Exercise inputs:

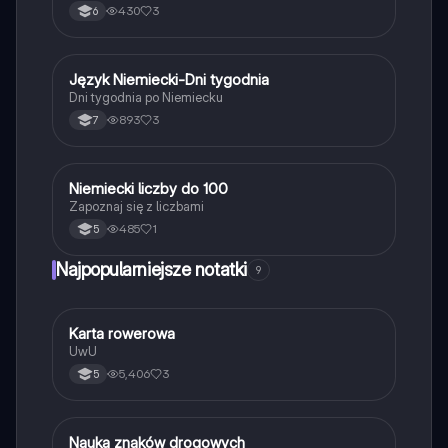
430
3
6
J
Język Niemiecki-Dni tygodnia
Język niemiecki
Dni tygodnia po Niemiecku
893
3
7
N
Niemiecki liczby do 100
Język niemiecki
Zapoznaj się z liczbami
485
1
5
Najpopularniejsze notatki
9
K
Karta rowerowa
Technika
UwU
5,406
3
5
N
Nauka znaków drogowych
Technika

Work task:
Report the number of lines of the listing above that hold the string "tygodnia", with no other text.

Written solution:
2